Nouvelles règles de numérisation des cotisations sociales

Publié le 19/06/2019

Un arrêté du 23 mai 2019 fixe de nouvelles modalités de conservation sur support informatique des documents « papier » susceptibles d’être examinés lors d’un contrôle URSSAF. Il sera applicable à compter du 1er juillet 2019.

 

La loi de financement de la sécurité sociale pour 2019 a prévu que les cotisants des régimes général et agricole peuvent conserver sur support informatique les documents ou pièces établis ou reçus sur support papier et nécessaires à l'établissement de l'assiette ou au contrôle des cotisations et contributions sociales, selon des modalités qui devaient être fixées par arrêté (c. séc. soc. art. L. 243-16, al. 2 ; c. rural art. L. 724-7-2 ; voir FH 3771, § 2-11). C'est désormais chose faîte.

L'arrêté du 23 mai 2019 prévoit ainsi que, à compter du 1er juillet 2019, le transfert des pièces justificatives et documents établis originairement sur support papier vers un support informatique, et leur archivage numérique, sont réalisés dans les conditions et garanties prévues pour la numérisation des factures en matière fiscale (CGI, LPF art. A. 102 B-2).

 

Rappelons que, depuis le 1er janvier 2019, les documents ou pièces nécessaires à l'établissement de l'assiette ou au contrôle des cotisations sociales doivent être conservés pendant au moins 6 ans à compter de la date à laquelle ils auront été établis ou reçus.

 

Principe : une reproduction à l'identique

La numérisation doit être réalisée dans des conditions garantissant leur reproduction à l'identique. Le résultat de cette numérisation doit ainsi être la copie conforme à l'original en image et en contenu, y compris, le cas échéant, s’agissant des couleurs. Et les dispositifs de traitements sur l'image sont interdits.

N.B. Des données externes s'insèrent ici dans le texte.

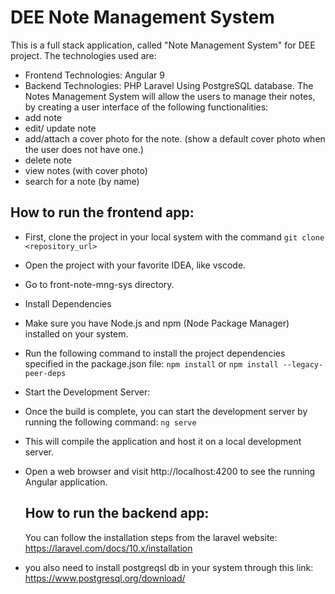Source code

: # DEE Note Management System

This is a full stack application, called "Note Management System" for DEE project. 
The technologies used are:
- Frontend Technologies: Angular 9
- Backend Technologies: PHP Laravel Using PostgreSQL database.
The Notes Management System will allow the users to manage their notes, by creating a
user interface of the following functionalities:
- add note
- edit/ update note
- add/attach a cover photo for the note. (show a default cover photo when the user does not have one.)
- delete note
- view notes (with cover photo)
- search for a note (by name)

## How to run the frontend app:
- First, clone the project in your local system with the command
    `git clone <repository_url>`
- Open the project with your favorite IDEA, like vscode.
- Go to front-note-mng-sys directory.
- Install Dependencies
- Make sure you have Node.js and npm (Node Package Manager) installed on your system.
- Run the following command to install the project dependencies specified in the package.json file:
    `npm install` or `npm install --legacy-peer-deps`
- Start the Development Server:
- Once the build is complete, you can start the development server by running the following command:
      `ng serve`

- This will compile the application and host it on a local development server.
- Open a web browser and visit http://localhost:4200 to see the running Angular application.

  ## How to run the backend app:
  You can follow the installation steps from the laravel website: https://laravel.com/docs/10.x/installation
* you also need to install postgreqsl db in your system through this link: https://www.postgresql.org/download/

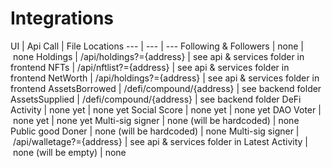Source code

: # Integrations

UI | Api Call | File Locations
--- | --- | ---
Following & Followers | none | none
Holdings | /api/holdings?={address} | see api & services folder in frontend
NFTs | /api/nftlist?={address} | see api & services folder in frontend
NetWorth | /api/holdings?={address} | see api & services folder in frontend
AssetsBorrowed | /defi/compound/{address} | see backend folder
AssetsSupplied | /defi/compound/{address} | see backend folder
DeFi Activity | none yet | none yet
Social Score | none yet | none yet
DAO Voter | none yet | none yet
Multi-sig signer | none (will be hardcoded) | none
Public good Doner | none (will be hardcoded) | none
Multi-sig signer | /api/walletage?={address} | see api & services folder in 
Latest Activity | none (will be empty) | none

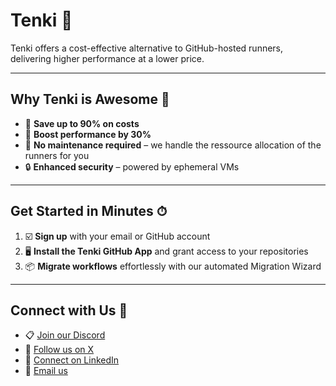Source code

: # Tenki 🚀  

Tenki offers a cost-effective alternative to GitHub-hosted runners, delivering higher performance at a lower price.

---


## Why Tenki is Awesome 🤩  

- 📁 **Save up to 90% on costs**  
- 🚀 **Boost performance by 30%**  
- 🔄 **No maintenance required** – we handle the ressource allocation of the runners for you
- 🔒 **Enhanced security** – powered by ephemeral VMs  

---

## Get Started in Minutes ⏱  

1. ☑️ **Sign up** with your email or GitHub account  
2. 🖥 **Install the Tenki GitHub App** and grant access to your repositories 
3. 📦 **Migrate workflows** effortlessly with our automated Migration Wizard  

---

## Connect with Us 💬  

- 📋 [Join our Discord](https://discord.gg/vfPM7yFB)  
- 🐣 [Follow us on X](https://x.com/TenkiCloud)  
- 🐘 [Connect on LinkedIn](https://www.linkedin.com/company/tenki-cloud)  
- 📨 [Email us](mailto:hello@tenki.cloud)  

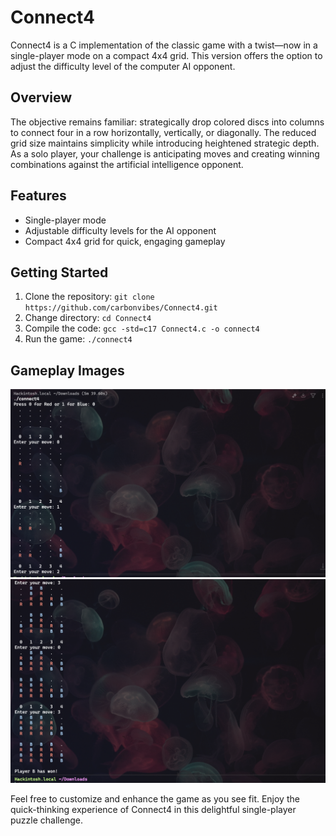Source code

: # Connect4

Connect4 is a C implementation of the classic game with a twist—now in a single-player mode on a compact 4x4 grid. This version offers the option to adjust the difficulty level of the computer AI opponent.

## Overview

The objective remains familiar: strategically drop colored discs into columns to connect four in a row horizontally, vertically, or diagonally. The reduced grid size maintains simplicity while introducing heightened strategic depth. As a solo player, your challenge is anticipating moves and creating winning combinations against the artificial intelligence opponent.

## Features

- Single-player mode
- Adjustable difficulty levels for the AI opponent
- Compact 4x4 grid for quick, engaging gameplay

## Getting Started

1. Clone the repository: `git clone https://github.com/carbonvibes/Connect4.git`
2. Change directory: `cd Connect4`
3. Compile the code: `gcc -std=c17 Connect4.c -o connect4`
4. Run the game: `./connect4`

## Gameplay Images

![Gameplay 1](https://github.com/carbonvibes/Connect4/blob/main/Gameplay1.png)
![Gameplay 2](https://github.com/carbonvibes/Connect4/blob/main/Gameplay2.png)

Feel free to customize and enhance the game as you see fit. Enjoy the quick-thinking experience of Connect4 in this delightful single-player puzzle challenge.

En cas de recours à la compression de fichier, cette dernière doit s'opérer sans perte.

 

Norme technique de conservation

Afin de garantir l'intégrité des fichiers issus de la numérisation, chaque document numérisé doit être conservé sous format PDF ou sous format PDF A/3 (ISO 19005-3) dans le but de garantir l'interopérabilité des systèmes et la pérennisation des données. Il doit en outre être assorti :

  • d'un cachet serveur fondé sur un certificat conforme, au moins, au référentiel général de sécurité (RGS) de niveau une étoile ;
  • d'une empreinte numérique ;
  • d'une signature électronique fondée sur un certificat conforme, au moins, au RGS de niveau une étoile ;
  • ou de tout dispositif sécurisé équivalent fondé sur un certificat délivré par une autorité de certification figurant sur la liste de confiance française (Trust-service Status List-TSL).

Chaque fichier doit être horodaté, au moins au moyen d'une source d'horodatage interne, afin de dater les différentes opérations réalisées.

 

Règles d'archivage

L’archivage numérique peut être effectué par l'assujetti ou par un tiers mandaté à cet effet.

Les opérations d'archivage numérique des documents établis à l’origine sur support papier doivent être définies selon une organisation documentée, faisant l'objet de contrôles internes, permettant d'assurer la disponibilité, la lisibilité et l'intégrité des documents ainsi numérisés durant toute la durée de conservation.

 

Si la pièce justificative ou le document n'est pas numérisé selon les modalités prévues, le cotisant devra présenter l'original sous format papier.

À défaut, cette situation sera assimilée à une absence de documents ou de pièces justificatives nécessaires à l'établissement de l'assiette ou au contrôle des cotisations et contributions sociales.

Rappelons que si, lors d'un contrôle, la personne contrôlée ne met pas à disposition les documents ou justificatifs nécessaires à la réalisation du contrôle, l'URSSAF peut opérer un redressement par taxation forfaitaire (c. séc. soc. art. R. 243-59-4).